When you’re in the planning stages of starting a business, one huge question is whether you should be a solo entrepreneur or find a suitable partner to join you in the business. There are pros and cons for each type of business structure. In my previous post, Do This Before Starting a Business Partnership, I noted important things to consider before choosing to be in business with a friend and/or family members. It is also possible to become a business partner with a casual acquaintance or even someone you just met. Due diligence, no matter how well you know the person, is essential when making this important decision. You don’t want any surprises down the road that could ruin your reputation or the reputation of your business.
When starting a business, there are pros and cons to consider when choosing a partnership.
Benefits of having a business partner
As an entrepreneur, it is all on you. Having someone to share the burdens as well as the successes can be a great thing. Some key benefits are:
- No one is exceptional in all aspects of the business world, so finding a partner with different or complimenting skills can be a huge boost to your buisness.
- You will have someone to talk to that understands your hurdles and disappointments.
- You won’t have the full burden of the financials, lessening your initial investment as well as the ongoing startup and ongoing expenses.
- You most likely won’t have all the same contacts, so there is a possibility of immediately having double the contacts for prospective clients.
- When you are ill or experiencing a rough personal issue, you will have someone to pick up load.
- Even in the early stages of the business, it’s important to take time off for a break from the long hours and total focus on the business. A partner will be able to keep the efforts moving forward while you take turns with a few days off for some much-needed rest and relaxation.
Things to consider before choosing to enter into a business partnership
On the flip side, there are also issues to consider when you’re sharing a business:
- You will be giving up full and total control.
- You will have to consider a give-and-take when it comes to making major decisions.

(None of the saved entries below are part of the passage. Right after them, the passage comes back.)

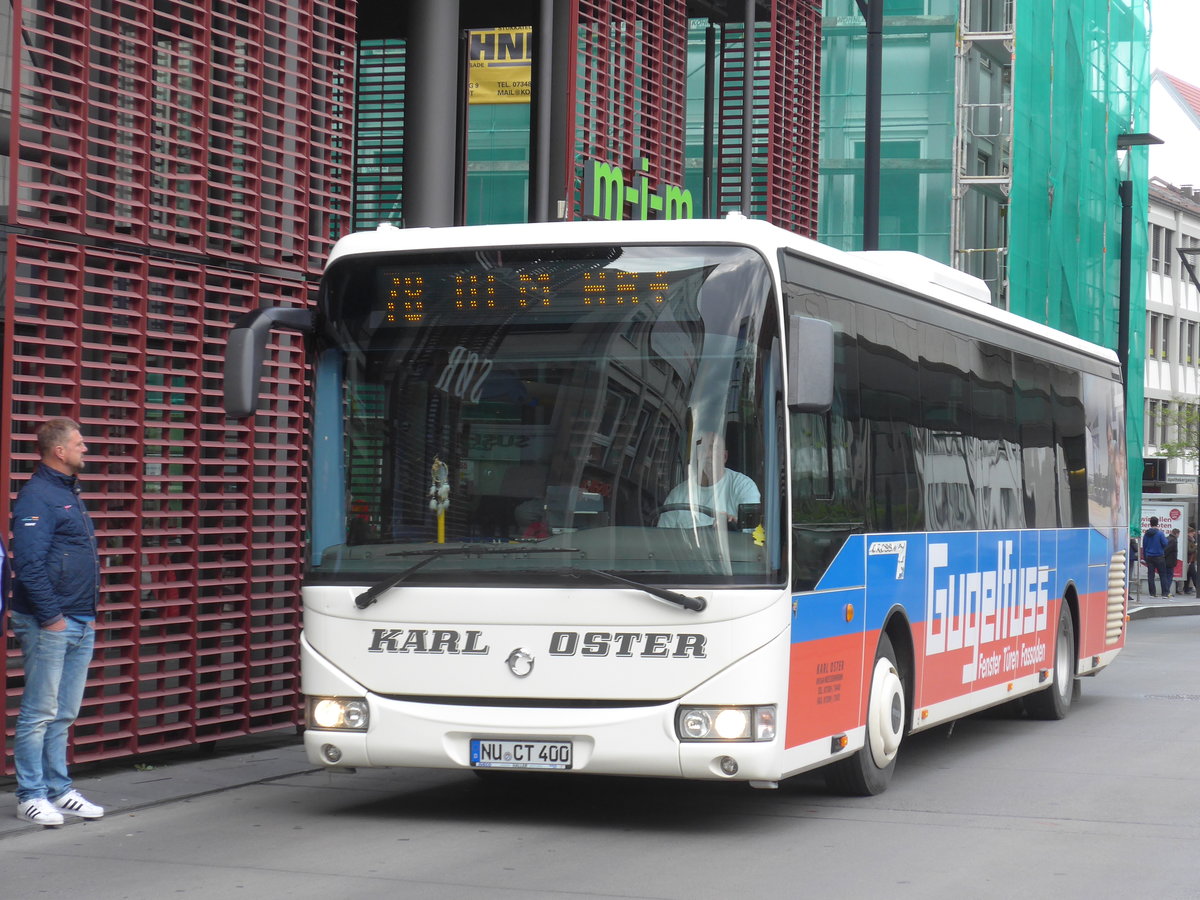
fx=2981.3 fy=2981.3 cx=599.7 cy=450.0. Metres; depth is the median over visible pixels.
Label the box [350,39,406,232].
slatted screen
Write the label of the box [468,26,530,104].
yellow banner
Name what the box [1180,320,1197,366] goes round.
window
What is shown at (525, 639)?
bus
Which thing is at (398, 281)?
destination display
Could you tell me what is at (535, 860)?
road
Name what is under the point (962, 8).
scaffolding
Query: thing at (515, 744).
license plate
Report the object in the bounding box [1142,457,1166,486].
display board
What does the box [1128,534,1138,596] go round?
person
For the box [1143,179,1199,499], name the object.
white building
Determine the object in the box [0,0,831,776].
building
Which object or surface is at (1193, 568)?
person
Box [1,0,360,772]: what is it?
slatted screen
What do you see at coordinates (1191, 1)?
sky
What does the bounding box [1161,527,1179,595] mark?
person
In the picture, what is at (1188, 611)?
pavement
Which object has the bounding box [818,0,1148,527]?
scaffolded building
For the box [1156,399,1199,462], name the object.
tree
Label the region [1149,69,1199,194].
white building
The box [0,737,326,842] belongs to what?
pavement
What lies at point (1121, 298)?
street lamp
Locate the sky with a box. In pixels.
[1150,0,1199,88]
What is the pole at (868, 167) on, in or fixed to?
on the ground
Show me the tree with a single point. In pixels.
(1171, 450)
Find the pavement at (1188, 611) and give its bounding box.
[1126,592,1199,619]
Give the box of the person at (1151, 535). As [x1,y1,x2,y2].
[1141,518,1167,596]
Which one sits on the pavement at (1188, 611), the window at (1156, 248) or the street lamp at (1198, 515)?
the street lamp at (1198, 515)
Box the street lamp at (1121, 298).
[1113,133,1159,413]
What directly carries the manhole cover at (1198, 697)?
in the road
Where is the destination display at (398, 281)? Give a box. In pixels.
[377,260,692,323]
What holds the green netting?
attached to the scaffolded building at (838, 185)
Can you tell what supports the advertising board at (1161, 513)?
on the ground
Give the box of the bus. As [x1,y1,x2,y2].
[264,216,1130,800]
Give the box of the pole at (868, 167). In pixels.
[862,0,882,251]
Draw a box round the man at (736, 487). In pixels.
[656,432,760,529]
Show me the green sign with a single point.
(617, 175)
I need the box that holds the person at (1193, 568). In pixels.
[1186,528,1199,595]
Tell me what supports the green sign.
attached to the building at (1, 195)
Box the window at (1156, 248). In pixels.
[1150,224,1165,274]
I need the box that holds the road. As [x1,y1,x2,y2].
[2,607,1198,899]
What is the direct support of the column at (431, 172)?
attached to the building at (1, 195)
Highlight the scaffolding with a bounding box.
[952,0,1014,303]
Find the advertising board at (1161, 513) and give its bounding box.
[1140,498,1189,586]
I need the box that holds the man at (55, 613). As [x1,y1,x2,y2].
[7,415,105,824]
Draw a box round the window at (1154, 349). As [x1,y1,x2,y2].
[1148,312,1167,361]
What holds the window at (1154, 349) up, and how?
in the white building at (1151, 381)
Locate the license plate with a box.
[470,739,572,769]
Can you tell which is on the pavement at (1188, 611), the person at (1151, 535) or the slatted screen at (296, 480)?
the person at (1151, 535)
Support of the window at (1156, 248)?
in the white building at (1151, 381)
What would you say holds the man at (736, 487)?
in the bus
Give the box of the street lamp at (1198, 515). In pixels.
[1177,237,1199,601]
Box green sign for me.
[580,159,695,223]
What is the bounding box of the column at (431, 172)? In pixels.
[404,0,460,228]
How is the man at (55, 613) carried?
on the pavement at (13, 802)
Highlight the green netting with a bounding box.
[1005,0,1152,525]
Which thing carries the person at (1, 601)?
on the ground
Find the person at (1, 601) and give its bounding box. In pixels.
[0,536,7,632]
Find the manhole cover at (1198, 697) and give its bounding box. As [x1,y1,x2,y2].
[1143,692,1199,701]

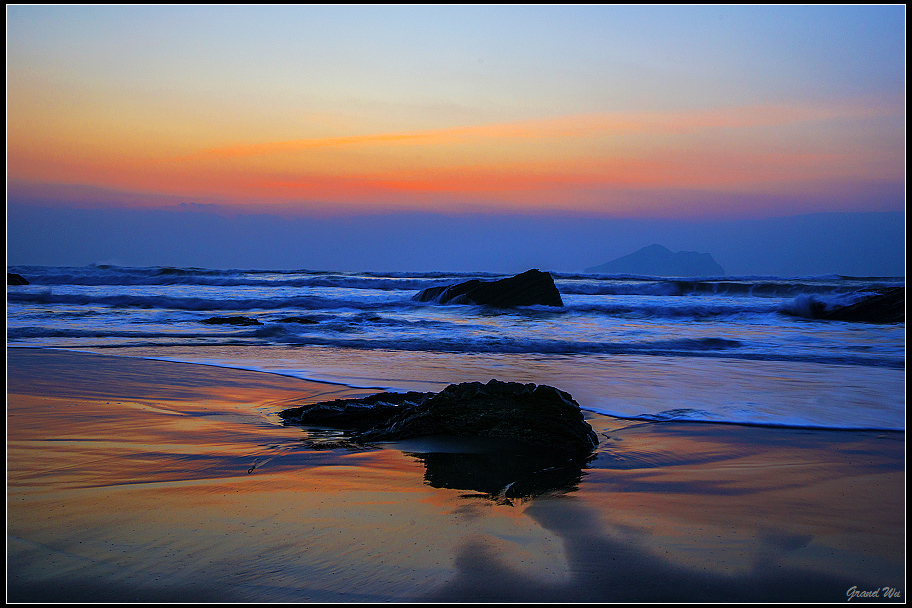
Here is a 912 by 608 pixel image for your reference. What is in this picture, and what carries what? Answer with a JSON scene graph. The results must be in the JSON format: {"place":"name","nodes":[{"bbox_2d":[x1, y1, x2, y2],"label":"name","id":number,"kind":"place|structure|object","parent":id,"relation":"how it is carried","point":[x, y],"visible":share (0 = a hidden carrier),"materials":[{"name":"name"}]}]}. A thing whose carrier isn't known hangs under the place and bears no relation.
{"place":"outdoors","nodes":[
{"label":"outdoors","id":0,"kind":"place"},
{"bbox_2d":[2,348,907,604],"label":"sand beach","id":1,"kind":"structure","parent":0,"point":[889,449],"materials":[{"name":"brown sand"}]},
{"bbox_2d":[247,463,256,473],"label":"pebble","id":2,"kind":"object","parent":1,"relation":"on","point":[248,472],"visible":0.93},
{"bbox_2d":[280,380,600,450],"label":"rock","id":3,"kind":"object","parent":1,"relation":"on","point":[456,401],"visible":0.93,"materials":[{"name":"black stone"}]},
{"bbox_2d":[2,207,909,276],"label":"cloud bank","id":4,"kind":"structure","parent":0,"point":[889,245],"materials":[{"name":"blue"}]},
{"bbox_2d":[3,267,910,436],"label":"sea","id":5,"kind":"structure","parent":0,"point":[90,288],"materials":[{"name":"blue liquid"}]},
{"bbox_2d":[7,272,29,285],"label":"rock","id":6,"kind":"object","parent":5,"relation":"in","point":[18,277],"visible":0.63,"materials":[{"name":"black stone"}]},
{"bbox_2d":[200,315,260,326],"label":"rock","id":7,"kind":"object","parent":5,"relation":"in","point":[215,318],"visible":0.76,"materials":[{"name":"black stone"}]},
{"bbox_2d":[273,316,318,324],"label":"rock","id":8,"kind":"object","parent":5,"relation":"in","point":[300,321],"visible":0.71,"materials":[{"name":"black stone"}]},
{"bbox_2d":[414,269,562,307],"label":"rock","id":9,"kind":"object","parent":5,"relation":"in","point":[495,291],"visible":0.74,"materials":[{"name":"black stone"}]},
{"bbox_2d":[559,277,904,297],"label":"wave","id":10,"kind":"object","parent":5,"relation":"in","point":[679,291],"visible":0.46,"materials":[{"name":"liquid"}]},
{"bbox_2d":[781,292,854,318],"label":"wave","id":11,"kind":"object","parent":5,"relation":"on","point":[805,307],"visible":0.65,"materials":[{"name":"blue liquid"}]},
{"bbox_2d":[814,286,908,322],"label":"rock","id":12,"kind":"object","parent":5,"relation":"in","point":[857,309],"visible":0.67,"materials":[{"name":"stone"}]},
{"bbox_2d":[7,3,907,268],"label":"sky","id":13,"kind":"structure","parent":0,"point":[875,202],"materials":[{"name":"multicoloured"}]},
{"bbox_2d":[587,244,723,274],"label":"island","id":14,"kind":"structure","parent":0,"point":[641,250],"materials":[{"name":"stone"}]}
]}

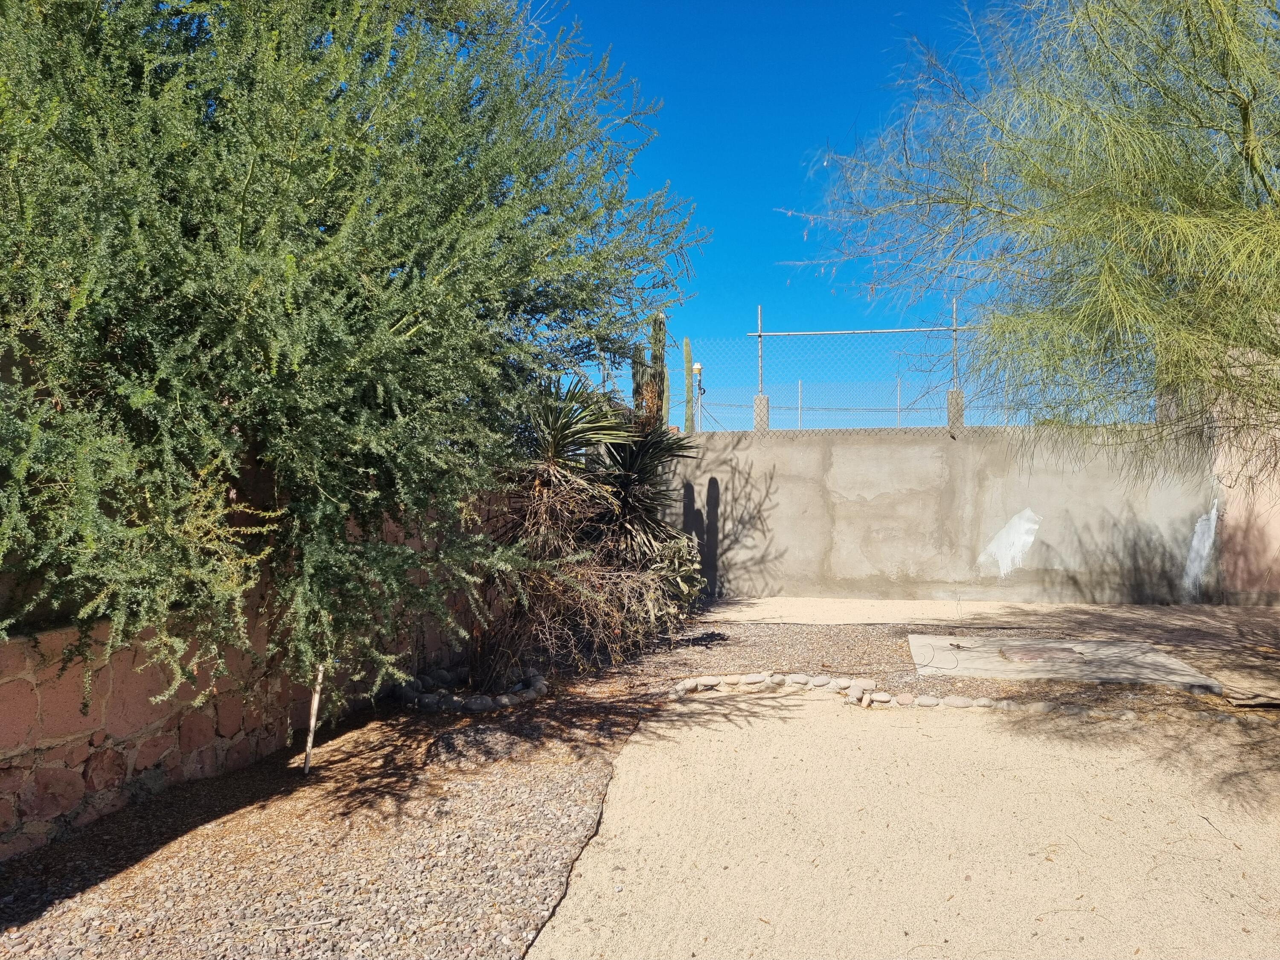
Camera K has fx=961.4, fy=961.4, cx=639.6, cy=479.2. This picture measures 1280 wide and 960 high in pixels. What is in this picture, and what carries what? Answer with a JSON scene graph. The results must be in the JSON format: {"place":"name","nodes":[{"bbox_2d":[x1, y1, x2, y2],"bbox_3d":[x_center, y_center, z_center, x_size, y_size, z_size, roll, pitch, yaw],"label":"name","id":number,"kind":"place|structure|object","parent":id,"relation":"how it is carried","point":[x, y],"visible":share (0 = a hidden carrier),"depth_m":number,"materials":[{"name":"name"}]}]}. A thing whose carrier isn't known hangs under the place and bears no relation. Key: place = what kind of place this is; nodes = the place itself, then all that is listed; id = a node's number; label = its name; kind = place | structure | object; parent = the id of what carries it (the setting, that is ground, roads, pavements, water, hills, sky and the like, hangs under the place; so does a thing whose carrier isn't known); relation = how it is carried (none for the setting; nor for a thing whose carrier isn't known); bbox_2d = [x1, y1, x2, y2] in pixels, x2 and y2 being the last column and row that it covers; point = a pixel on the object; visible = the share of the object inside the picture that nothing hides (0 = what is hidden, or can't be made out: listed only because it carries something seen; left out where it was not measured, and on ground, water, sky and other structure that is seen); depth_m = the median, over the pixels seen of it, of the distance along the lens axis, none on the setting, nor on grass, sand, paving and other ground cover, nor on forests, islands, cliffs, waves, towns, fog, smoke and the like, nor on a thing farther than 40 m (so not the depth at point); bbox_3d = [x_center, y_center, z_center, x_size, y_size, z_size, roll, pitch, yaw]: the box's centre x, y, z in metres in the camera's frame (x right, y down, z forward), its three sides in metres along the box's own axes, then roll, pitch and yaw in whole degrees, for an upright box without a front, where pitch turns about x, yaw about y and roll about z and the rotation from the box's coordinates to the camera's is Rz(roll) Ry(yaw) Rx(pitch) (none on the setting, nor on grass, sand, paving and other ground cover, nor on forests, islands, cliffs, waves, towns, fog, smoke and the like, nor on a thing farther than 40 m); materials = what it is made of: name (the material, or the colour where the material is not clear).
{"place":"outdoors","nodes":[
{"label":"outdoors","id":0,"kind":"place"},
{"bbox_2d":[0,479,503,855],"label":"stone wall","id":1,"kind":"structure","parent":0,"point":[141,767],"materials":[{"name":"stone"}]},
{"bbox_2d":[519,0,1050,426],"label":"sky","id":2,"kind":"structure","parent":0,"point":[732,256],"materials":[{"name":"blue"}]},
{"bbox_2d":[528,692,1279,959],"label":"sand","id":3,"kind":"structure","parent":0,"point":[629,749],"materials":[{"name":"beige sand"}]},
{"bbox_2d":[652,427,1229,605],"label":"concrete wall","id":4,"kind":"structure","parent":0,"point":[881,536],"depth_m":10.31,"materials":[{"name":"grey concrete"}]},
{"bbox_2d":[752,394,769,430],"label":"concrete post","id":5,"kind":"object","parent":4,"relation":"attached to","point":[764,399],"visible":0.52,"depth_m":11.41,"materials":[{"name":"concrete"}]},
{"bbox_2d":[756,304,762,395],"bbox_3d":[1.377,-1.444,11.071,0.065,1.145,0.082,0,0,11],"label":"fence post","id":6,"kind":"object","parent":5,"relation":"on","point":[759,321],"visible":0.82,"depth_m":11.05,"materials":[{"name":"metal"}]},
{"bbox_2d":[635,310,1149,435],"bbox_3d":[2.624,-1.081,10.616,7.050,1.165,0.125,0,0,11],"label":"chain-link fence","id":7,"kind":"object","parent":4,"relation":"attached to","point":[759,334],"visible":0.65,"depth_m":10.63,"materials":[{"name":"metal"}]},
{"bbox_2d":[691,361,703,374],"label":"light","id":8,"kind":"object","parent":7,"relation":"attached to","point":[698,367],"visible":0.84,"depth_m":11.77,"materials":[{"name":"white"}]},
{"bbox_2d":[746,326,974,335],"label":"metal rail","id":9,"kind":"object","parent":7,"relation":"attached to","point":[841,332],"visible":0.92,"depth_m":11.46,"materials":[{"name":"metal"}]},
{"bbox_2d":[946,387,964,431],"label":"concrete post","id":10,"kind":"object","parent":4,"relation":"attached to","point":[952,394],"visible":0.53,"depth_m":11.07,"materials":[{"name":"grey concrete"}]},
{"bbox_2d":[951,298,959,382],"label":"fence post","id":11,"kind":"object","parent":10,"relation":"on","point":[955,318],"visible":0.74,"depth_m":10.51,"materials":[{"name":"grey metal"}]},
{"bbox_2d":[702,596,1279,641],"label":"sand","id":12,"kind":"structure","parent":0,"point":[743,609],"materials":[{"name":"beige sand"}]},
{"bbox_2d":[1202,340,1279,604],"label":"pink wall","id":13,"kind":"structure","parent":0,"point":[1241,509],"depth_m":9.54,"materials":[{"name":"pink paint"}]},
{"label":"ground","id":14,"kind":"structure","parent":0},
{"bbox_2d":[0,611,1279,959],"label":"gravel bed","id":15,"kind":"object","parent":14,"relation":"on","point":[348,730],"visible":0.55,"depth_m":3.91,"materials":[{"name":"brown gravel"}]},
{"bbox_2d":[302,664,324,773],"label":"wooden stake","id":16,"kind":"object","parent":15,"relation":"in","point":[308,749],"visible":0.67,"depth_m":4.42,"materials":[{"name":"wood"}]},
{"bbox_2d":[0,0,710,717],"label":"tree","id":17,"kind":"object","parent":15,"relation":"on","point":[274,361],"visible":0.99,"depth_m":3.35,"materials":[{"name":"green plant"}]},
{"bbox_2d":[396,664,548,712],"bbox_3d":[-1.024,1.267,5.863,0.942,0.128,0.974,0,0,11],"label":"stone border","id":18,"kind":"object","parent":15,"relation":"on","point":[533,692],"visible":0.86,"depth_m":5.58,"materials":[{"name":"stone"}]},
{"bbox_2d":[470,369,705,685],"bbox_3d":[-0.469,0.283,6.295,1.893,2.091,1.978,0,0,11],"label":"yucca plant","id":19,"kind":"object","parent":15,"relation":"on","point":[560,431],"visible":0.88,"depth_m":6.11,"materials":[{"name":"plant"}]},
{"bbox_2d":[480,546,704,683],"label":"dry shrub","id":20,"kind":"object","parent":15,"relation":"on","point":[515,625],"visible":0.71,"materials":[{"name":"brown plant"}]},
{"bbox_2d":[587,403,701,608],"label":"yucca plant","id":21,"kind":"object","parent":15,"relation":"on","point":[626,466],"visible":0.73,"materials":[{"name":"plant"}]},
{"bbox_2d":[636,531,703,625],"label":"cactus","id":22,"kind":"object","parent":15,"relation":"on","point":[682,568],"visible":0.55,"depth_m":7.74,"materials":[{"name":"green plant"}]},
{"bbox_2d":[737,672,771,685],"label":"rock","id":23,"kind":"object","parent":15,"relation":"on","point":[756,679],"visible":0.92,"depth_m":6.01,"materials":[{"name":"stone"}]},
{"bbox_2d":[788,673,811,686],"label":"rock","id":24,"kind":"object","parent":15,"relation":"on","point":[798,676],"visible":0.83,"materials":[{"name":"stone"}]},
{"bbox_2d":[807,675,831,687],"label":"rock","id":25,"kind":"object","parent":15,"relation":"on","point":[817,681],"visible":0.92,"depth_m":5.92,"materials":[{"name":"stone"}]},
{"bbox_2d":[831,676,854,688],"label":"rock","id":26,"kind":"object","parent":15,"relation":"on","point":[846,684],"visible":0.87,"depth_m":5.86,"materials":[{"name":"stone"}]},
{"bbox_2d":[663,671,1078,712],"bbox_3d":[1.521,1.280,5.685,2.922,0.126,0.619,0,0,11],"label":"stone border","id":27,"kind":"object","parent":15,"relation":"on","point":[883,697],"visible":0.83,"depth_m":5.73,"materials":[{"name":"stone"}]},
{"bbox_2d":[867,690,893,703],"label":"rock","id":28,"kind":"object","parent":15,"relation":"on","point":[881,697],"visible":0.95,"depth_m":5.50,"materials":[{"name":"stone"}]},
{"bbox_2d":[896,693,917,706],"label":"rock","id":29,"kind":"object","parent":15,"relation":"on","point":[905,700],"visible":0.91,"depth_m":5.45,"materials":[{"name":"stone"}]},
{"bbox_2d":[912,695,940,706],"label":"rock","id":30,"kind":"object","parent":15,"relation":"on","point":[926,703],"visible":0.93,"depth_m":5.42,"materials":[{"name":"stone"}]},
{"bbox_2d":[942,695,974,707],"bbox_3d":[1.805,1.262,5.442,0.167,0.084,0.160,0,0,-27],"label":"rock","id":31,"kind":"object","parent":15,"relation":"on","point":[958,703],"visible":0.94,"depth_m":5.39,"materials":[{"name":"stone"}]},
{"bbox_2d":[904,634,1221,689],"bbox_3d":[2.853,1.292,6.788,1.955,0.078,1.512,0,0,11],"label":"concrete slab","id":32,"kind":"structure","parent":15,"relation":"on","point":[942,654],"depth_m":6.59,"materials":[{"name":"grey concrete"}]},
{"bbox_2d":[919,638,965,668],"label":"cable","id":33,"kind":"object","parent":32,"relation":"on","point":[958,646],"visible":0.98,"depth_m":6.87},
{"bbox_2d":[996,643,1090,664],"bbox_3d":[2.871,1.245,6.865,0.623,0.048,0.560,0,0,11],"label":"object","id":34,"kind":"object","parent":32,"relation":"on","point":[1063,649],"visible":0.95,"depth_m":6.82,"materials":[{"name":"brown stone"}]},
{"bbox_2d":[630,313,668,426],"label":"cactus","id":35,"kind":"object","parent":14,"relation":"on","point":[661,318],"visible":0.41,"depth_m":9.47,"materials":[{"name":"green plant"}]},
{"bbox_2d":[682,337,695,433],"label":"cactus","id":36,"kind":"object","parent":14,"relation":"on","point":[687,394],"visible":0.85,"depth_m":11.71,"materials":[{"name":"green plant"}]},
{"bbox_2d":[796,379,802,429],"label":"fence post","id":37,"kind":"object","parent":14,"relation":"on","point":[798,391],"visible":0.51,"depth_m":14.39,"materials":[{"name":"metal"}]},
{"bbox_2d":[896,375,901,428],"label":"fence post","id":38,"kind":"object","parent":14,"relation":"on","point":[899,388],"visible":0.49,"depth_m":13.96,"materials":[{"name":"metal"}]},
{"bbox_2d":[771,0,1279,488],"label":"tree","id":39,"kind":"object","parent":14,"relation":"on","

- Though your partner will share in the investment, that also means that you’ll have to share the profits.
- Sharing the profits means a need to grow the business faster and larger so you can support two families.
- If your partner’s quality of work suffers, it will reflect on you and your business as well.
- If your partner chooses to walk away, you will be saddled with any business debts.
If you and your partner have the same values, level of energy, motivation, and goals, this could be a sign of a successful partnership. Be sure you are in sync with these areas, and make sure that you do that one thing before deciding on a partnership, as mentioned in my post mentioned above. A failed business partnership can easily ruin a great friendship and could also tear a family apart. Proper planning will hopefully prevent that from happening.